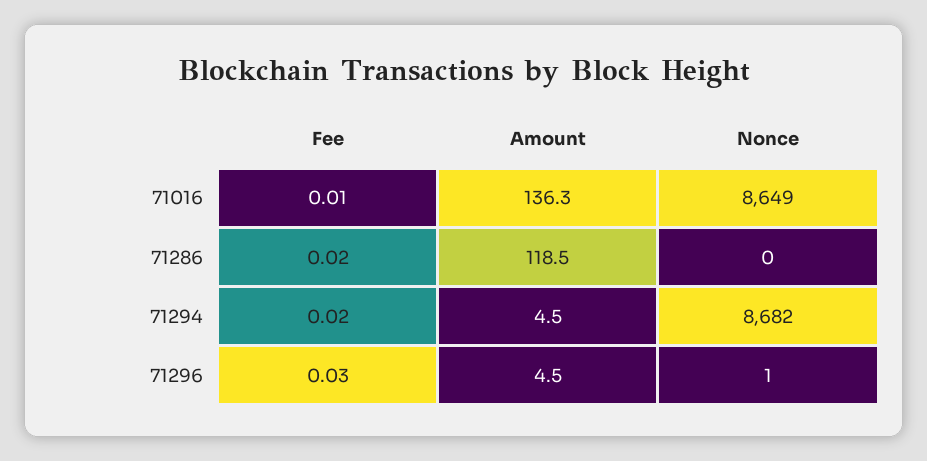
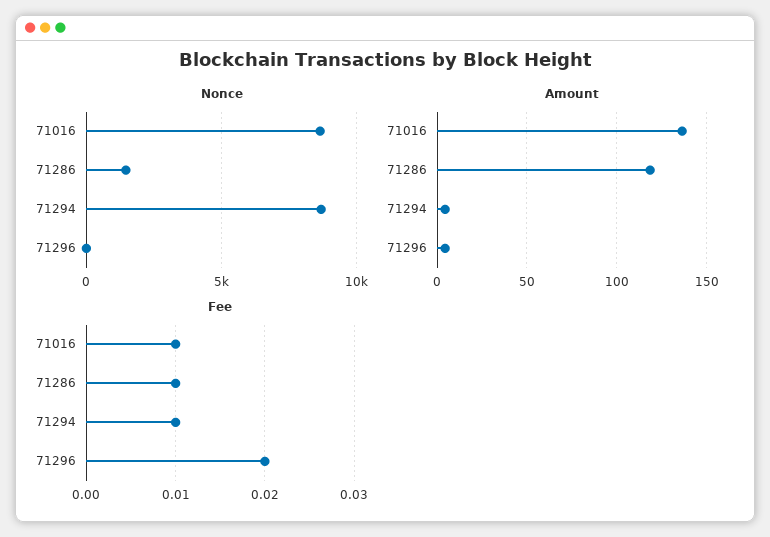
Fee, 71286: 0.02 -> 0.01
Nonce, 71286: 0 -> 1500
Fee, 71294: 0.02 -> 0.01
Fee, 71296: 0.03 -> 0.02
———
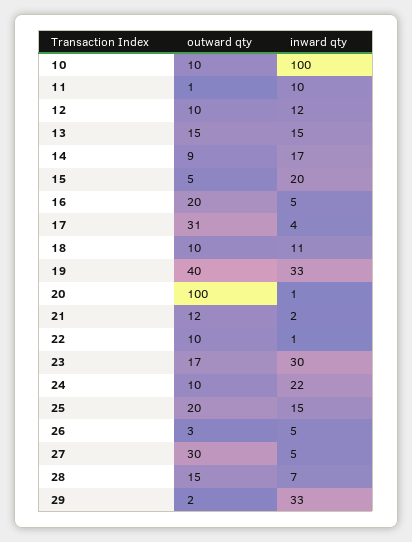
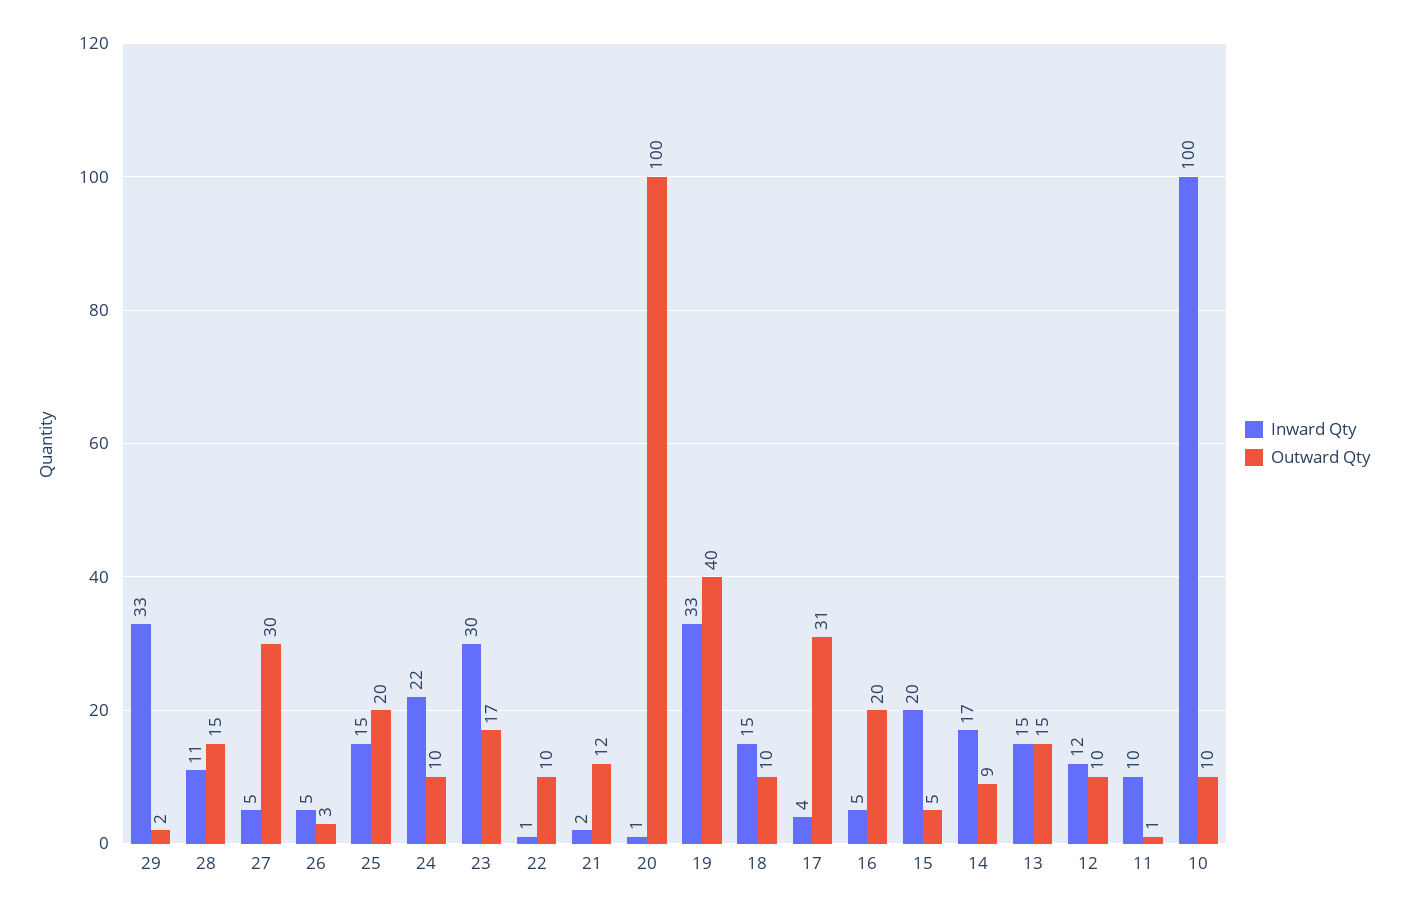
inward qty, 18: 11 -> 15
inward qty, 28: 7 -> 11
———
Send back exactly the lines of the listing above starting at the one with "Nonce, 71286: 0 -> 1500" and ending at the one with "Fee, 71296: 0.03 -> 0.02", inclusive, and no others.

Written solution:
Nonce, 71286: 0 -> 1500
Fee, 71294: 0.02 -> 0.01
Fee, 71296: 0.03 -> 0.02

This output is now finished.